Hockey Dad get salty on independent EP 'The Clip'

Hockey Dad take their magnetic brand of high-energy surf rock independent on their latest EP The Clip, a six-track tour-de-force of the dynamic duo’s uncanny ability to blend optimistic melodies with acerbic take-downs into a barn boiling cocktail of confrontational rippers and introspective anthems.
There’s a persistent electricity that crackles across The Clip’s tracklist, a renewed sense of boundless liberation that radiates with the possibility of a fresh new season. But like the bucolic seaside lifestyle that informs much of Hockey Dad’s perspective, there’s an inherent saltiness in the air that imbues the proceedings with a omnipresent tang, lending a edgy accent to the full throttle “Barn Boiler” and taking center stage on the cheeky array of blisteringly barbed aphorisms on “All Hat No Cattle.” Multiple riffs on “Lifeline” capture the expansive nervousness of David Knudson’s technical fretwork for Minus The Bear, ebbing and flowing amidst the verses and hooks with the shifting gravity of tidal cycles on one of The Clip’s most engaging examples of Hockey Dad’s reinvigorated sense of intentional songcraft.
After spending the first half of the EP focusing their energies on external characters, Hockey Dad turns the lens inward on the back side for a trio of tracks that unpack the emotional baggage accumulated through the natural process of living. “Hole” retreats into the relative safety of purposeful detachment, shedding personal connections and physical accoutrements in equal measure in favor of a buoyant lightness of being, but still anchored by an albatross of doubt about the true cost of selling off everything and everyone that matters. By the time The Clip gets to the penultimate track Hockey Dad has risen beyond the bullshit onto a plane of relative contentment with simply watching the “Backyard” go by, unaffected by the slings and arrows of petty drama.
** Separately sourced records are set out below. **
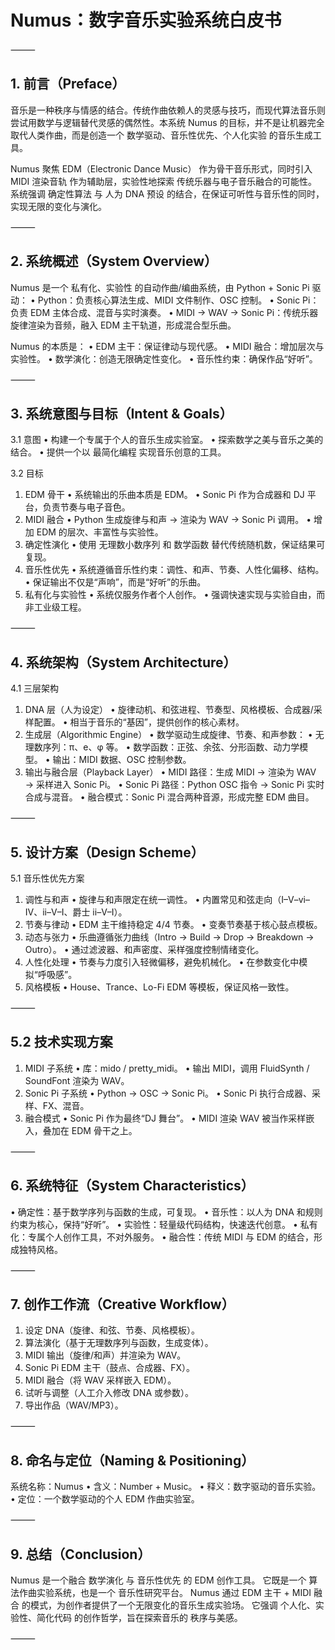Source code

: # Numus：数字音乐实验系统白皮书

⸻

## 1. 前言（Preface）

音乐是一种秩序与情感的结合。传统作曲依赖人的灵感与技巧，而现代算法音乐则尝试用数学与逻辑替代灵感的偶然性。本系统 Numus 的目标，并不是让机器完全取代人类作曲，而是创造一个 数学驱动、音乐性优先、个人化实验 的音乐生成工具。

Numus 聚焦 EDM（Electronic Dance Music） 作为骨干音乐形式，同时引入 MIDI 渲染音轨 作为辅助层，实验性地探索 传统乐器与电子音乐融合的可能性。系统强调 确定性算法 与 人为 DNA 预设 的结合，在保证可听性与音乐性的同时，实现无限的变化与演化。

⸻

## 2. 系统概述（System Overview）

Numus 是一个 私有化、实验性 的自动作曲/编曲系统，由 Python + Sonic Pi 驱动：
 • Python：负责核心算法生成、MIDI 文件制作、OSC 控制。
 • Sonic Pi：负责 EDM 主体合成、混音与实时演奏。
 • MIDI → WAV → Sonic Pi：传统乐器旋律渲染为音频，融入 EDM 主干轨道，形成混合型乐曲。

Numus 的本质是：
 • EDM 主干：保证律动与现代感。
 • MIDI 融合：增加层次与实验性。
 • 数学演化：创造无限确定性变化。
 • 音乐性约束：确保作品“好听”。

⸻

## 3. 系统意图与目标（Intent & Goals）

3.1 意图
 • 构建一个专属于个人的音乐生成实验室。
 • 探索数学之美与音乐之美的结合。
 • 提供一个以 最简化编程 实现音乐创意的工具。

3.2 目标

 1. EDM 骨干
 • 系统输出的乐曲本质是 EDM。
 • Sonic Pi 作为合成器和 DJ 平台，负责节奏与电子音色。
 2. MIDI 融合
 • Python 生成旋律与和声 → 渲染为 WAV → Sonic Pi 调用。
 • 增加 EDM 的层次、丰富性与实验性。
 3. 确定性演化
 • 使用 无理数小数序列 和 数学函数 替代传统随机数，保证结果可复现。
 4. 音乐性优先
 • 系统遵循音乐性约束：调性、和声、节奏、人性化偏移、结构。
 • 保证输出不仅是“声响”，而是“好听”的乐曲。
 5. 私有化与实验性
 • 系统仅服务作者个人创作。
 • 强调快速实现与实验自由，而非工业级工程。

⸻

## 4. 系统架构（System Architecture）

4.1 三层架构

 1. DNA 层（人为设定）
 • 旋律动机、和弦进程、节奏型、风格模板、合成器/采样配置。
 • 相当于音乐的“基因”，提供创作的核心素材。
 2. 生成层（Algorithmic Engine）
 • 数学驱动生成旋律、节奏、和声参数：
 • 无理数序列：π、e、φ 等。
 • 数学函数：正弦、余弦、分形函数、动力学模型。
 • 输出：MIDI 数据、OSC 控制参数。
 3. 输出与融合层（Playback Layer）
 • MIDI 路径：生成 MIDI → 渲染为 WAV → 采样进入 Sonic Pi。
 • Sonic Pi 路径：Python OSC 指令 → Sonic Pi 实时合成与混音。
 • 融合模式：Sonic Pi 混合两种音源，形成完整 EDM 曲目。

⸻

## 5. 设计方案（Design Scheme）

5.1 音乐性优先方案

 1. 调性与和声
 • 旋律与和声限定在统一调性。
 • 内置常见和弦走向（I–V–vi–IV、ii–V–I、爵士 ii–V–I）。
 2. 节奏与律动
 • EDM 主干维持稳定 4/4 节奏。
 • 变奏节奏基于核心鼓点模板。
 3. 动态与张力
 • 乐曲遵循张力曲线（Intro → Build → Drop → Breakdown → Outro）。
 • 通过滤波器、和声密度、采样强度控制情绪变化。
 4. 人性化处理
 • 节奏与力度引入轻微偏移，避免机械化。
 • 在参数变化中模拟“呼吸感”。
 5. 风格模板
 • House、Trance、Lo-Fi EDM 等模板，保证风格一致性。

⸻

## 5.2 技术实现方案

 1. MIDI 子系统
 • 库：mido / pretty_midi。
 • 输出 MIDI，调用 FluidSynth / SoundFont 渲染为 WAV。
 2. Sonic Pi 子系统
 • Python → OSC → Sonic Pi。
 • Sonic Pi 执行合成器、采样、FX、混音。
 3. 融合模式
 • Sonic Pi 作为最终“DJ 舞台”。
 • MIDI 渲染 WAV 被当作采样嵌入，叠加在 EDM 骨干之上。

⸻

## 6. 系统特征（System Characteristics）

 • 确定性：基于数学序列与函数的生成，可复现。
 • 音乐性：以人为 DNA 和规则约束为核心，保持“好听”。
 • 实验性：轻量级代码结构，快速迭代创意。
 • 私有化：专属个人创作工具，不对外服务。
 • 融合性：传统 MIDI 与 EDM 的结合，形成独特风格。

⸻

## 7. 创作工作流（Creative Workflow）

 1. 设定 DNA（旋律、和弦、节奏、风格模板）。
 2. 算法演化（基于无理数序列与函数，生成变体）。
 3. MIDI 输出（旋律/和声）并渲染为 WAV。
 4. Sonic Pi EDM 主干（鼓点、合成器、FX）。
 5. MIDI 融合（将 WAV 采样嵌入 EDM）。
 6. 试听与调整（人工介入修改 DNA 或参数）。
 7. 导出作品（WAV/MP3）。

⸻

## 8. 命名与定位（Naming & Positioning）

系统名称：Numus
 • 含义：Number + Music。
 • 释义：数字驱动的音乐实验。
 • 定位：一个数学驱动的个人 EDM 作曲实验室。

⸻

## 9. 总结（Conclusion）

Numus 是一个融合 数学演化 与 音乐性优先 的 EDM 创作工具。
它既是一个 算法作曲实验系统，也是一个 音乐性研究平台。
Numus 通过 EDM 主干 + MIDI 融合 的模式，为创作者提供了一个无限变化的音乐生成实验场。
它强调 个人化、实验性、简化代码 的创作哲学，旨在探索音乐的 秩序与美感。

⸻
“Breaking Bottles” closes out The Clip with a country-western slant that channels an air of small town restlessness not unlike Tom Petty’s iconic “Mary Jane’s Last Dance,” reframing the preceding compositions around slow pangs of regret that cast one final look back over the shoulder before striking off alone once again, a rolling stone on a journey of self-imposed exile forever in pursuit of fulfilment that lies just beyond the horizon.